LENGTHENING THE VISIBLE SPECTRUM.

By JOHANNES GÖTZ.

THE phenomena of refraction and dispersion teach us that a body in a state of intensest heat emits not alone powerful thermal rays, but also all possible sorts of light (luminous colors). Diffraction convinces us that radiation is a wave-motion of an extremely fine, elastic, fluid medium, ether, and at the same time it enables us to compute the wave-length of the single rays. As is known, our apparatus suffices for taking cognizance of from one hundred and sixty to seven hundred and ninety billion undulations of heat or light per second, while all the vibrations of the ether lying either below or above are withdrawn from our direct observation. It is the purpose of this article to show what ways and means have been found for rendering the latter rays at least partly visible to our eye.

We throw a spectrum upon a white screen by means of a prism. The rays of the inferior number of undulations (ultra-red) will lie beyond the red, the superior (ultra-violet) beyond the violet end of the spectrum. We will begin with the latter.

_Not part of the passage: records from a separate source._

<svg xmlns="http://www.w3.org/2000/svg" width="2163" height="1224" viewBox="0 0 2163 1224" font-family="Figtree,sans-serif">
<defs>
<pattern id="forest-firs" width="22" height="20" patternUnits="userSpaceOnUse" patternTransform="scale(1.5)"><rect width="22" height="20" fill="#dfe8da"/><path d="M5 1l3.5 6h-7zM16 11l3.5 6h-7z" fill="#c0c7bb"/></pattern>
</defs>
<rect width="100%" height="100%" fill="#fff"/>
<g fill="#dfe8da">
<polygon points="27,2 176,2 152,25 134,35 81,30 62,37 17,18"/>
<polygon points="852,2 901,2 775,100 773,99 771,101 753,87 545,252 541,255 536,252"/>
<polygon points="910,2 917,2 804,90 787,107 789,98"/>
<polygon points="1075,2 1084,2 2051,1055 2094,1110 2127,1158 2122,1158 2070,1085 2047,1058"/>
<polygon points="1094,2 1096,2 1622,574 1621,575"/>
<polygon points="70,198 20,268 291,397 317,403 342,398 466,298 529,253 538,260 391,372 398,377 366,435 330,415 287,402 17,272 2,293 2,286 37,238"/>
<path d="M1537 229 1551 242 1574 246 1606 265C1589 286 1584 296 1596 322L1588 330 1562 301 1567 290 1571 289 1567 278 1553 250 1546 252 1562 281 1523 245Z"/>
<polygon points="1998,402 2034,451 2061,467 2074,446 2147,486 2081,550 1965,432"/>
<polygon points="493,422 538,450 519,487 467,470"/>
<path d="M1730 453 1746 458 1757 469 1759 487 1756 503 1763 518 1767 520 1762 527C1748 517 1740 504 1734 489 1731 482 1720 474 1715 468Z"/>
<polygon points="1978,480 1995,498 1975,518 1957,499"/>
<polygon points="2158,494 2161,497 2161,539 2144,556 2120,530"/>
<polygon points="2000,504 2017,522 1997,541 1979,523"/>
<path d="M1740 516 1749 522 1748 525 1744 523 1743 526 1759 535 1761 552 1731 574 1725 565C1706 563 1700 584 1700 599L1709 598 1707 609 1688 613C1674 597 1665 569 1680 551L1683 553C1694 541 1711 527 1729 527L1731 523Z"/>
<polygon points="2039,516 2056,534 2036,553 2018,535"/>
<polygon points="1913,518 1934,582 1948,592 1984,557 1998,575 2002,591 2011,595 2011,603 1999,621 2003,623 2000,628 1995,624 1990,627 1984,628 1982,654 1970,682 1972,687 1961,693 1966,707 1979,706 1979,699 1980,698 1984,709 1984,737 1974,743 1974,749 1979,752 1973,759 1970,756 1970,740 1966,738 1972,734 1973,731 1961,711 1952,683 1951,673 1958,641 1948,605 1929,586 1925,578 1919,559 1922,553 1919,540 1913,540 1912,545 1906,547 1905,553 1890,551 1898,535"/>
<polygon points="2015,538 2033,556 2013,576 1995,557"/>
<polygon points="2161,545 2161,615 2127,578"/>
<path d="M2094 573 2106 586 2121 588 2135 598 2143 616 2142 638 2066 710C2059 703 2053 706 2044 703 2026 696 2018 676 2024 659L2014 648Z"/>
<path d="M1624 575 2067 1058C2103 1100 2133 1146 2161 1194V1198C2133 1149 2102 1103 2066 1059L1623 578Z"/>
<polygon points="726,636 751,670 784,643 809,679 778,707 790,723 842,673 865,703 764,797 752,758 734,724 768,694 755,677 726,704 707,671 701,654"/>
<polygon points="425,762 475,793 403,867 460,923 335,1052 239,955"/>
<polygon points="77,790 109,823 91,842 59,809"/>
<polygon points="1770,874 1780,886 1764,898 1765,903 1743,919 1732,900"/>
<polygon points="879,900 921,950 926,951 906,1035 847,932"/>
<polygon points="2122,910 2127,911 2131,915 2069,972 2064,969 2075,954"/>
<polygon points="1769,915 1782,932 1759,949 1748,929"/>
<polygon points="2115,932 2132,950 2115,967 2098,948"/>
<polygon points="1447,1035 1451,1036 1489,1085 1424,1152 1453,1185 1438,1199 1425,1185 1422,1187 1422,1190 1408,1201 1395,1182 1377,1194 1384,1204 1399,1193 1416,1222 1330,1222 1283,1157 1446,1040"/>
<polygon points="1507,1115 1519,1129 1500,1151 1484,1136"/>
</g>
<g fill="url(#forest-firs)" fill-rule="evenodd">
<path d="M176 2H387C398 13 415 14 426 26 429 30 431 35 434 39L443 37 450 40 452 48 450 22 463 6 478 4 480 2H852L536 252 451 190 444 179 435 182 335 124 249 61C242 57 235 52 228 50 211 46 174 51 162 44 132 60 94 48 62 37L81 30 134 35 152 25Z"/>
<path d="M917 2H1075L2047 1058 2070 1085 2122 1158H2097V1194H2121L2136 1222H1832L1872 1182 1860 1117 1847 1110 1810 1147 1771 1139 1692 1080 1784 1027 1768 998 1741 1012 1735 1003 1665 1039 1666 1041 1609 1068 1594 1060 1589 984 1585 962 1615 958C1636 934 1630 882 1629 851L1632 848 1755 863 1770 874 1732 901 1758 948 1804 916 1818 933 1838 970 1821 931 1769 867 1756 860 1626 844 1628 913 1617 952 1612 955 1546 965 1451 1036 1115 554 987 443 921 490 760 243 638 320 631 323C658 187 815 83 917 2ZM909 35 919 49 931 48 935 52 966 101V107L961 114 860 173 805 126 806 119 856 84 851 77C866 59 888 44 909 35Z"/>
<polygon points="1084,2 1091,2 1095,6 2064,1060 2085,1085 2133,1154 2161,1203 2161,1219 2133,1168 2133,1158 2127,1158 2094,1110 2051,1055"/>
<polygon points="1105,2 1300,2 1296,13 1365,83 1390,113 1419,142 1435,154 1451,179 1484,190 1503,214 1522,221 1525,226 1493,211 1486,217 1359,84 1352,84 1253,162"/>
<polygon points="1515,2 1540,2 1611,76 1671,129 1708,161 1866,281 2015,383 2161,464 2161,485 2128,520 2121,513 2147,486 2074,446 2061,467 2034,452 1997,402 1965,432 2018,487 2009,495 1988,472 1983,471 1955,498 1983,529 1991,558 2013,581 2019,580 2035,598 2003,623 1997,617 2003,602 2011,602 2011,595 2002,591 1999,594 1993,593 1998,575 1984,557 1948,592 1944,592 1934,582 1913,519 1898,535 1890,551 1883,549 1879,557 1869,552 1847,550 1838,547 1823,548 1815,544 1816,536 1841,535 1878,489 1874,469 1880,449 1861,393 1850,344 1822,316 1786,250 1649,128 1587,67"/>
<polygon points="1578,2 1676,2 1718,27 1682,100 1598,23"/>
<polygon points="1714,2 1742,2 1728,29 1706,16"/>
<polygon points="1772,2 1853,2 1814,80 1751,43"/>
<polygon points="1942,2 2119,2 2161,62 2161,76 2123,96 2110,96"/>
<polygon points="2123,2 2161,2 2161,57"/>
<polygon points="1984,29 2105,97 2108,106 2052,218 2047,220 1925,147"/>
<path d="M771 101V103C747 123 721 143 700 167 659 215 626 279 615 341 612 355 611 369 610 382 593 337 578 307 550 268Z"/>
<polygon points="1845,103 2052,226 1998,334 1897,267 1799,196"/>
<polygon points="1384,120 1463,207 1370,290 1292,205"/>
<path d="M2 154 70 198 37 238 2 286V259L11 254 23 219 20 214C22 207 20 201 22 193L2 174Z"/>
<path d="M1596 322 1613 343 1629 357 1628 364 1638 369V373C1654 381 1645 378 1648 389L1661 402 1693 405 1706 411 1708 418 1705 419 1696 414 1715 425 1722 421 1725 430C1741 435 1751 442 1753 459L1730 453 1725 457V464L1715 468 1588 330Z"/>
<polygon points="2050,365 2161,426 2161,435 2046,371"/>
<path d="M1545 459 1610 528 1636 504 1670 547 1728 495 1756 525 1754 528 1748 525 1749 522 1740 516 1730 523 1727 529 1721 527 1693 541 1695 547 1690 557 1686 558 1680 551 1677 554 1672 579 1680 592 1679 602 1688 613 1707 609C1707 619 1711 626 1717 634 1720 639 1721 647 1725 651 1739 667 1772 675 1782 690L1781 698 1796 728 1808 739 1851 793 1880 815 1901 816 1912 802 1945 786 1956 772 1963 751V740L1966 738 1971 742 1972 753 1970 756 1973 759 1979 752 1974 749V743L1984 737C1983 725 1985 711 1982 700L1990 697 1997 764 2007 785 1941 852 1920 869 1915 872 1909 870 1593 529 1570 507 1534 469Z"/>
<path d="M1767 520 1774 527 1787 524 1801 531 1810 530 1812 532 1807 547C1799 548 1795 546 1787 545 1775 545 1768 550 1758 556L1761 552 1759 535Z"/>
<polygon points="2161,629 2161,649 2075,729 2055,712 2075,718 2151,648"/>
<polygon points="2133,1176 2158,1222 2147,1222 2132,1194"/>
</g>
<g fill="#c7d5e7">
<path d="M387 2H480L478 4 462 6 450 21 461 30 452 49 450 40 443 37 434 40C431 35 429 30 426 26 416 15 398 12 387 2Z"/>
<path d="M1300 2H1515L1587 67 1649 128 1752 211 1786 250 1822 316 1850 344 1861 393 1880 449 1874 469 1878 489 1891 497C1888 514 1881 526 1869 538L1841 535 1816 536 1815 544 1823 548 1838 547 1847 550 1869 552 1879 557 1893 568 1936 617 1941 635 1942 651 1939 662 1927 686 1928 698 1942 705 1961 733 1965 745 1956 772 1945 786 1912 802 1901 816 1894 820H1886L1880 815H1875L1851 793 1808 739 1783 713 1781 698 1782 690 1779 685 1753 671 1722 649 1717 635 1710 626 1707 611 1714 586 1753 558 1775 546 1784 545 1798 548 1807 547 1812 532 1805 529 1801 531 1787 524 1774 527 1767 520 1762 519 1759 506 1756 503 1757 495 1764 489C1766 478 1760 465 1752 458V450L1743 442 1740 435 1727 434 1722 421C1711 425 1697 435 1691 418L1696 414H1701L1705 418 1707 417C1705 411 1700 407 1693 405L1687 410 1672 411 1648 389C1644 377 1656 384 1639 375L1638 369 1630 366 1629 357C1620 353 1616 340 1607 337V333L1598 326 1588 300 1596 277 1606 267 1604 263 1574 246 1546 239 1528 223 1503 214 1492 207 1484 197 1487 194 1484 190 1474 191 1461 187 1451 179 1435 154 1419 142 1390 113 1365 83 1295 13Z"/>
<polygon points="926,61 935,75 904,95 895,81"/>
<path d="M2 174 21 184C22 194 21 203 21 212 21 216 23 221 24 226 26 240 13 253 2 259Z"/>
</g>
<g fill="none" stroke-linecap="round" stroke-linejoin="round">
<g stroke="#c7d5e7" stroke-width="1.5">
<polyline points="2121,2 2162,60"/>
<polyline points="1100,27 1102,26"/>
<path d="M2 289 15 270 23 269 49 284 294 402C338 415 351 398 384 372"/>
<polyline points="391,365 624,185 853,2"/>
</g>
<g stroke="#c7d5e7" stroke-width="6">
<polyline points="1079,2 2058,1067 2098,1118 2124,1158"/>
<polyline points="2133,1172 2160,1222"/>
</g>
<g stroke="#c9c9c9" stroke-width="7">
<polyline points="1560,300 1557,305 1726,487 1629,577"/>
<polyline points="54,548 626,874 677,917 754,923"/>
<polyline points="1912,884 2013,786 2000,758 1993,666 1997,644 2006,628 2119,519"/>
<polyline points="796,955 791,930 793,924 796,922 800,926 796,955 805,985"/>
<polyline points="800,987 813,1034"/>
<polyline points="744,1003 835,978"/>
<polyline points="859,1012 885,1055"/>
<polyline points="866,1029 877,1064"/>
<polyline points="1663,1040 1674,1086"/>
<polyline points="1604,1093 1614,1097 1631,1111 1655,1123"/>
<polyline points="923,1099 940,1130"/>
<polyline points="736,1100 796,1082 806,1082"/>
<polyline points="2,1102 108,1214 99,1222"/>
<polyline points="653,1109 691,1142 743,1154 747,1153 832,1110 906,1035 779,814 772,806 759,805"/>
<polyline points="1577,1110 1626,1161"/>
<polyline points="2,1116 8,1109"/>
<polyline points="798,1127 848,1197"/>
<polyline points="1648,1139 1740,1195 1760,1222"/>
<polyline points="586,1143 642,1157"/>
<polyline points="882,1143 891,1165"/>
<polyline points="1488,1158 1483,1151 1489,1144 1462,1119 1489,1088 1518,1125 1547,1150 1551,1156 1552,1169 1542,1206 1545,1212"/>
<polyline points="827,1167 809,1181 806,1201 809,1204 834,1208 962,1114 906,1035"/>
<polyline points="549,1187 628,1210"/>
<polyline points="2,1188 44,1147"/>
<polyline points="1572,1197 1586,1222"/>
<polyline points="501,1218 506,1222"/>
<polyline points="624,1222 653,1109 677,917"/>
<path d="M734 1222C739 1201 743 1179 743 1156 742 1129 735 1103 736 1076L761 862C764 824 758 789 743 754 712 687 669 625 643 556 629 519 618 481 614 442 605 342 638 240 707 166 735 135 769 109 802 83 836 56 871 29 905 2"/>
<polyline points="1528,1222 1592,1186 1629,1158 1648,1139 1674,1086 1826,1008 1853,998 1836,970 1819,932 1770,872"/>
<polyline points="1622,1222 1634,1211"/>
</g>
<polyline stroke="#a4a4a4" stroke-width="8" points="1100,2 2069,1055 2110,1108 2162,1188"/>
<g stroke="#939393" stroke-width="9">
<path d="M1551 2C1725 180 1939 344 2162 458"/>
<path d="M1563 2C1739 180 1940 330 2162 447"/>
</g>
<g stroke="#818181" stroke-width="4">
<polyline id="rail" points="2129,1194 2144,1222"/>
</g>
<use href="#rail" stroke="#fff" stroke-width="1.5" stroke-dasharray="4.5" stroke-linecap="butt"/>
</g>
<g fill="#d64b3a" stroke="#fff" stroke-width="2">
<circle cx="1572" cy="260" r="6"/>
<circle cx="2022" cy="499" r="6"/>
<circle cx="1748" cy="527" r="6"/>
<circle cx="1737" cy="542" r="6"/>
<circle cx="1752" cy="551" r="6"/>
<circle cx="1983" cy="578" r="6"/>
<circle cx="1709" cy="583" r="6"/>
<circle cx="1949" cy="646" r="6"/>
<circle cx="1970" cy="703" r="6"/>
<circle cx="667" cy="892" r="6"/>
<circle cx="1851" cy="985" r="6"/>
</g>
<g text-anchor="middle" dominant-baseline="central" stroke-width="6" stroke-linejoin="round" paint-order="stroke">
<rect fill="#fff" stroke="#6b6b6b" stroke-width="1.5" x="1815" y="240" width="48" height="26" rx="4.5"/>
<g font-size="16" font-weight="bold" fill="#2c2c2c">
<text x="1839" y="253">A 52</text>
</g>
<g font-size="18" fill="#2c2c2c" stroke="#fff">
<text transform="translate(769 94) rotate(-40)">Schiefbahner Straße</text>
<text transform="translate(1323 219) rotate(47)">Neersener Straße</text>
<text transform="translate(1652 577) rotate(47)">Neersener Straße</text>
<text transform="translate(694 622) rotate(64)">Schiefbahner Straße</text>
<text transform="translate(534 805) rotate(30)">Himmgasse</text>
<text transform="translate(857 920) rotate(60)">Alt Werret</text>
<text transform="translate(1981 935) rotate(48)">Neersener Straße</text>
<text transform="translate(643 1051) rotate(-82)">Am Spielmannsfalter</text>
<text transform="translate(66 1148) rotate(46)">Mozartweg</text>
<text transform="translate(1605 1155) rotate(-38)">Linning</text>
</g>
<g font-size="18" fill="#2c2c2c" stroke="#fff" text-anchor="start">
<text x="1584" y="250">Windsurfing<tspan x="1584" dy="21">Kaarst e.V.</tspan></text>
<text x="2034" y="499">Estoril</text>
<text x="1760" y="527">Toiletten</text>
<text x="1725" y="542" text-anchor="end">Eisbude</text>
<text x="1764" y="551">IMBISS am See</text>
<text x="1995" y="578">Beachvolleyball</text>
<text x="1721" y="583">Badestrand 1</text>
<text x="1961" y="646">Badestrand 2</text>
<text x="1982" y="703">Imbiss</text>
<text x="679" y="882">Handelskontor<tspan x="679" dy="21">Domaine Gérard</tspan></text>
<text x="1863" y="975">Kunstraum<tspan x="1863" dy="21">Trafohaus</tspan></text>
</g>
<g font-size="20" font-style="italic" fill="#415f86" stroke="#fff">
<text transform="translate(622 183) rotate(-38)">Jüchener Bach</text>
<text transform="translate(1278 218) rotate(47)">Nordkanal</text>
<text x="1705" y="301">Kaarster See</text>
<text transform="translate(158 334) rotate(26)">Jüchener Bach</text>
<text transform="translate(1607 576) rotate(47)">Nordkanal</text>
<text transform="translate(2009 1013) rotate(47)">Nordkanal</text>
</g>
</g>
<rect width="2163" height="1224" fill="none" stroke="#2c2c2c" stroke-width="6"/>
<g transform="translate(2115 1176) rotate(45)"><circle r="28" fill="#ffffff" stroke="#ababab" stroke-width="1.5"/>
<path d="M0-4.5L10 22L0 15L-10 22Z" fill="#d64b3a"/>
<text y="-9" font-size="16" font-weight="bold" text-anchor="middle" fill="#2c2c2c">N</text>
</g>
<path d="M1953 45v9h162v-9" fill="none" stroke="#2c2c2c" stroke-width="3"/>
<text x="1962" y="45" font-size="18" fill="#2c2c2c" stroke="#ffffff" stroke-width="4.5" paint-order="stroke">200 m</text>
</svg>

We replace the screen, generally covered with ordinary white paper, by another one, the covering of which is impregnated with silver chloride, a combination of the two elements, chlorine and silver.[1] When the light has for some time operated upon this preparation, we interrupt it, and examine the screen by the light of a candle. We find that the coating has become blackened; that the blackening is insignificant at the place where we formerly had red light, but that it increases the nearer we approach toward the violet end; that it finally attains its maximum beyond this place, and gradually grows weaker until, at a certain distance, it disappears from the violet end. Whence this blackening? By the operation of the ether-waves, the combination of chlorine and silver was dissolved, the chlorine passed into the air in the form of vapor, while the silver was precipitated in microscopically fine pearls upon the paper. The coating became black, because silver is not metallically lustrous in such minute division, but simply constitutes a black powder.

This experiment convinces us that rays will still be found beyond the violet end of the spectrum, which, on account of their high number of undulations, are shrouded from our sight, and yet betray their presence by the decomposition of silver preparations. These rays have been called actinic or chemical rays, and their spectrum the chemical spectrum.

  1. This and most of the following experiments succeed well only with a very great power of light. It is necessary, therefore, to sustain the lamp by a battery of from sixty to eighty elements. In the present case, sixty-four large Bunsen elements were employed.